### [Task directions]
All lines ahead of the one containing "X108585000Y-93345000D03*" are to be left out; that line and each one after it, through the end of the records below, are to be duplicated exactly.

- Opening Delimiter -

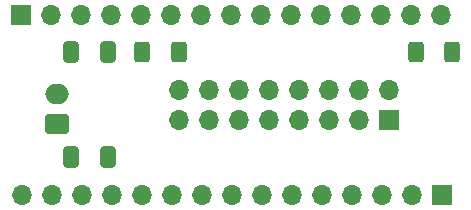
<source format=gbr>
%TF.GenerationSoftware,KiCad,Pcbnew,7.0.8*%
%TF.CreationDate,2023-10-16T17:27:27+02:00*%
%TF.ProjectId,LvL_shifter_shield,4c764c5f-7368-4696-9674-65725f736869,rev?*%
%TF.SameCoordinates,Original*%
%TF.FileFunction,Soldermask,Bot*%
%TF.FilePolarity,Negative*%
%FSLAX46Y46*%
G04 Gerber Fmt 4.6, Leading zero omitted, Abs format (unit mm)*
G04 Created by KiCad (PCBNEW 7.0.8) date 2023-10-16 17:27:27*
%MOMM*%
%LPD*%
G01*
G04 APERTURE LIST*
G04 Aperture macros list*
%AMRoundRect*
0 Rectangle with rounded corners*
0 $1 Rounding radius*
0 $2 $3 $4 $5 $6 $7 $8 $9 X,Y pos of 4 corners*
0 Add a 4 corners polygon primitive as box body*
4,1,4,$2,$3,$4,$5,$6,$7,$8,$9,$2,$3,0*
0 Add four circle primitives for the rounded corners*
1,1,$1+$1,$2,$3*
1,1,$1+$1,$4,$5*
1,1,$1+$1,$6,$7*
1,1,$1+$1,$8,$9*
0 Add four rect primitives between the rounded corners*
20,1,$1+$1,$2,$3,$4,$5,0*
20,1,$1+$1,$4,$5,$6,$7,0*
20,1,$1+$1,$6,$7,$8,$9,0*
20,1,$1+$1,$8,$9,$2,$3,0*%
G04 Aperture macros list end*
%ADD10RoundRect,0.250000X0.750000X-0.600000X0.750000X0.600000X-0.750000X0.600000X-0.750000X-0.600000X0*%
%ADD11O,2.000000X1.700000*%
%ADD12R,1.700000X1.700000*%
%ADD13O,1.700000X1.700000*%
%ADD14RoundRect,0.250000X0.400000X0.625000X-0.400000X0.625000X-0.400000X-0.625000X0.400000X-0.625000X0*%
%ADD15RoundRect,0.250000X-0.400000X-0.625000X0.400000X-0.625000X0.400000X0.625000X-0.400000X0.625000X0*%
%ADD16RoundRect,0.250000X-0.412500X-0.650000X0.412500X-0.650000X0.412500X0.650000X-0.412500X0.650000X0*%
G04 APERTURE END LIST*
D10*
%TO.C,J4*%
X109067600Y-87325200D03*
D11*
X109067600Y-84825200D03*
%TD*%
D12*
%TO.C,J1*%
X137160000Y-86995000D03*
D13*
X137160000Y-84455000D03*
X134620000Y-86995000D03*
X134620000Y-84455000D03*
X132080000Y-86995000D03*
X132080000Y-84455000D03*
X129540000Y-86995000D03*
X129540000Y-84455000D03*
X127000000Y-86995000D03*
X127000000Y-84455000D03*
X124460000Y-86995000D03*
X124460000Y-84455000D03*
X121920000Y-86995000D03*
X121920000Y-84455000D03*
X119380000Y-86995000D03*
X119380000Y-84455000D03*
%TD*%
D14*
%TO.C,R2*%
X119380000Y-81280000D03*
X116280000Y-81280000D03*
%TD*%
D12*
%TO.C,J3*%
X141605000Y-93345000D03*
D13*
X139065000Y-93345000D03*
X136525000Y-93345000D03*
X133985000Y-93345000D03*
X131445000Y-93345000D03*
X128905000Y-93345000D03*
X126365000Y-93345000D03*
X123825000Y-93345000D03*
X121285000Y-93345000D03*
X118745000Y-93345000D03*
X116205000Y-93345000D03*
X113665000Y-93345000D03*
X111125000Y-93345000D03*
X108585000Y-93345000D03*
X106045000Y-93345000D03*
%TD*%
D15*
%TO.C,R1*%
X139420000Y-81280000D03*
X142520000Y-81280000D03*
%TD*%
D16*
%TO.C,C1*%
X110197500Y-90170000D03*
X113322500Y-90170000D03*
%TD*%
%TO.C,C2*%
X110197500Y-81280000D03*
X113322500Y-81280000D03*
%TD*%
D12*
%TO.C,J2*%
X106019600Y-78105000D03*
D13*
X108559600Y-78105000D03*
X111099600Y-78105000D03*
X113639600Y-78105000D03*
X116179600Y-78105000D03*
X118719600Y-78105000D03*
X121259600Y-78105000D03*
X123799600Y-78105000D03*
X126339600Y-78105000D03*
X128879600Y-78105000D03*
X131419600Y-78105000D03*
X133959600Y-78105000D03*
X136499600Y-78105000D03*
X139039600Y-78105000D03*
X141579600Y-78105000D03*
%TD*%
M02*

</source>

- Closing Delimiter -

### [Response to this task]
X108585000Y-93345000D03*
X106045000Y-93345000D03*
%TD*%
D15*
%TO.C,R1*%
X139420000Y-81280000D03*
X142520000Y-81280000D03*
%TD*%
D16*
%TO.C,C1*%
X110197500Y-90170000D03*
X113322500Y-90170000D03*
%TD*%
%TO.C,C2*%
X110197500Y-81280000D03*
X113322500Y-81280000D03*
%TD*%
D12*
%TO.C,J2*%
X106019600Y-78105000D03*
D13*
X108559600Y-78105000D03*
X111099600Y-78105000D03*
X113639600Y-78105000D03*
X116179600Y-78105000D03*
X118719600Y-78105000D03*
X121259600Y-78105000D03*
X123799600Y-78105000D03*
X126339600Y-78105000D03*
X128879600Y-78105000D03*
X131419600Y-78105000D03*
X133959600Y-78105000D03*
X136499600Y-78105000D03*
X139039600Y-78105000D03*
X141579600Y-78105000D03*
%TD*%
M02*

</source>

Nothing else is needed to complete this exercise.